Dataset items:
┄┄┄┄┄┄
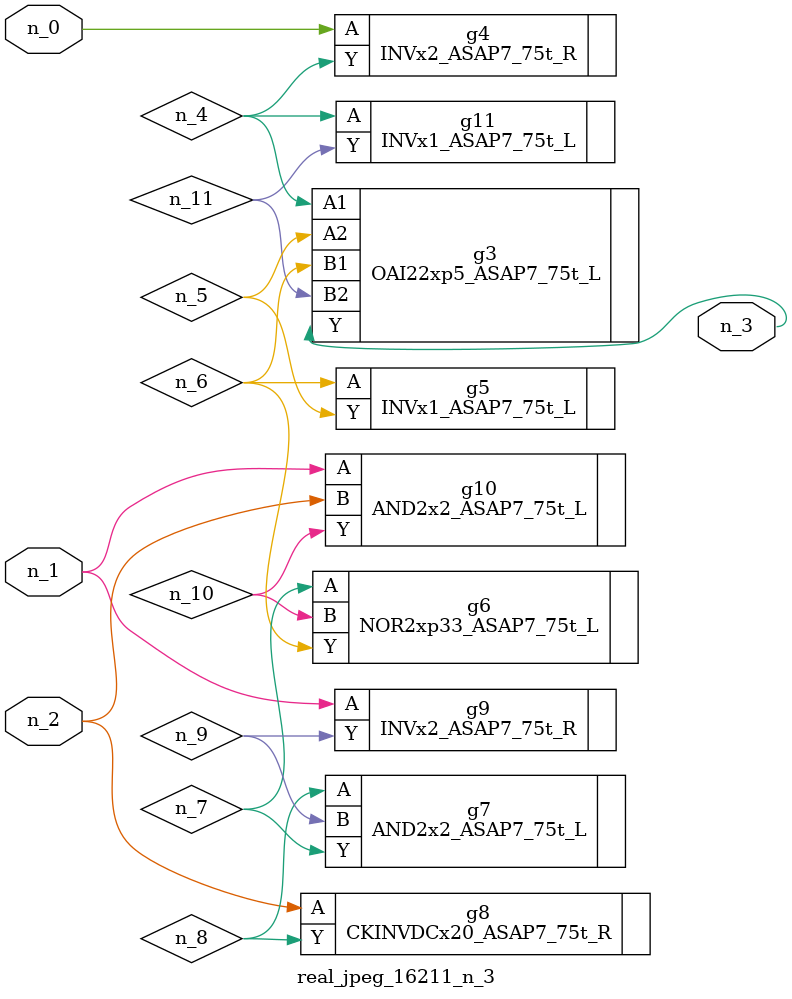
<source format=v>
module real_jpeg_16211_n_3 (n_1, n_0, n_2, n_3);

input n_1;
input n_0;
input n_2;

output n_3;

wire n_5;
wire n_4;
wire n_8;
wire n_11;
wire n_6;
wire n_7;
wire n_10;
wire n_9;

INVx2_ASAP7_75t_R g4 ( 
.A(n_0),
.Y(n_4)
);

INVx2_ASAP7_75t_R g9 ( 
.A(n_1),
.Y(n_9)
);

AND2x2_ASAP7_75t_L g10 ( 
.A(n_1),
.B(n_2),
.Y(n_10)
);

CKINVDCx20_ASAP7_75t_R g8 ( 
.A(n_2),
.Y(n_8)
);

OAI22xp5_ASAP7_75t_L g3 ( 
.A1(n_4),
.A2(n_5),
.B1(n_6),
.B2(n_11),
.Y(n_3)
);

INVx1_ASAP7_75t_L g11 ( 
.A(n_4),
.Y(n_11)
);

INVx1_ASAP7_75t_L g5 ( 
.A(n_6),
.Y(n_5)
);

NOR2xp33_ASAP7_75t_L g6 ( 
.A(n_7),
.B(n_10),
.Y(n_6)
);

AND2x2_ASAP7_75t_L g7 ( 
.A(n_8),
.B(n_9),
.Y(n_7)
);


endmodule
</source>
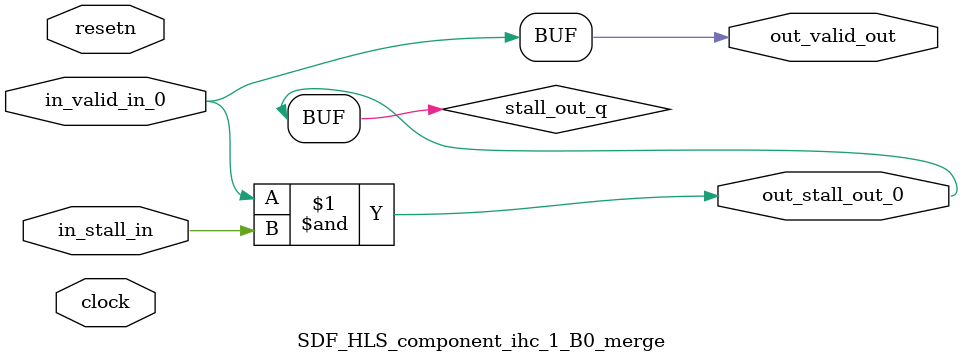
<source format=sv>



(* altera_attribute = "-name AUTO_SHIFT_REGISTER_RECOGNITION OFF; -name MESSAGE_DISABLE 10036; -name MESSAGE_DISABLE 10037; -name MESSAGE_DISABLE 14130; -name MESSAGE_DISABLE 14320; -name MESSAGE_DISABLE 15400; -name MESSAGE_DISABLE 14130; -name MESSAGE_DISABLE 10036; -name MESSAGE_DISABLE 12020; -name MESSAGE_DISABLE 12030; -name MESSAGE_DISABLE 12010; -name MESSAGE_DISABLE 12110; -name MESSAGE_DISABLE 14320; -name MESSAGE_DISABLE 13410; -name MESSAGE_DISABLE 113007; -name MESSAGE_DISABLE 10958" *)
module SDF_HLS_component_ihc_1_B0_merge (
    input wire [0:0] in_stall_in,
    input wire [0:0] in_valid_in_0,
    output wire [0:0] out_stall_out_0,
    output wire [0:0] out_valid_out,
    input wire clock,
    input wire resetn
    );

    wire [0:0] stall_out_q;


    // stall_out(LOGICAL,6)
    assign stall_out_q = in_valid_in_0 & in_stall_in;

    // out_stall_out_0(GPOUT,4)
    assign out_stall_out_0 = stall_out_q;

    // out_valid_out(GPOUT,5)
    assign out_valid_out = in_valid_in_0;

endmodule

</source>
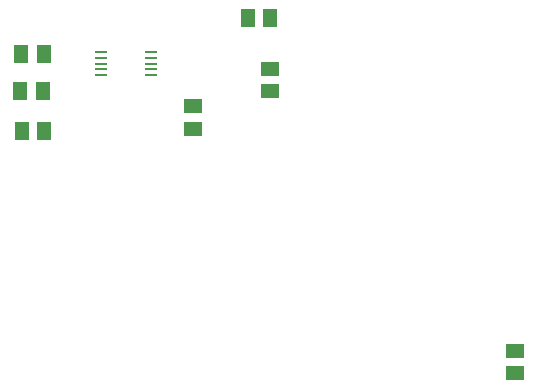
<source format=gbr>
G04 EAGLE Gerber RS-274X export*
G75*
%MOMM*%
%FSLAX34Y34*%
%LPD*%
%INSolderpaste Top*%
%IPPOS*%
%AMOC8*
5,1,8,0,0,1.08239X$1,22.5*%
G01*
%ADD10R,1.500000X1.300000*%
%ADD11R,1.000000X0.250000*%
%ADD12R,1.300000X1.500000*%


D10*
X713500Y152500D03*
X713500Y133500D03*
D11*
X405131Y385500D03*
X405131Y390500D03*
X405131Y395500D03*
X405131Y400500D03*
X405131Y405500D03*
X362869Y405500D03*
X362869Y400500D03*
X362869Y395500D03*
X362869Y390500D03*
X362869Y385500D03*
D12*
X314500Y338500D03*
X295500Y338500D03*
X294500Y372500D03*
X313500Y372500D03*
X295000Y403500D03*
X314000Y403500D03*
D10*
X440500Y359500D03*
X440500Y340500D03*
D12*
X506000Y434500D03*
X487000Y434500D03*
D10*
X506000Y391000D03*
X506000Y372000D03*
M02*

</source>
┄┄┄┄┄┄
ASSIGNMENT:
Using the records above, list each line that includes "GPOUT".

RESULT:
    // out_stall_out_0(GPOUT,4)
    // out_valid_out(GPOUT,5)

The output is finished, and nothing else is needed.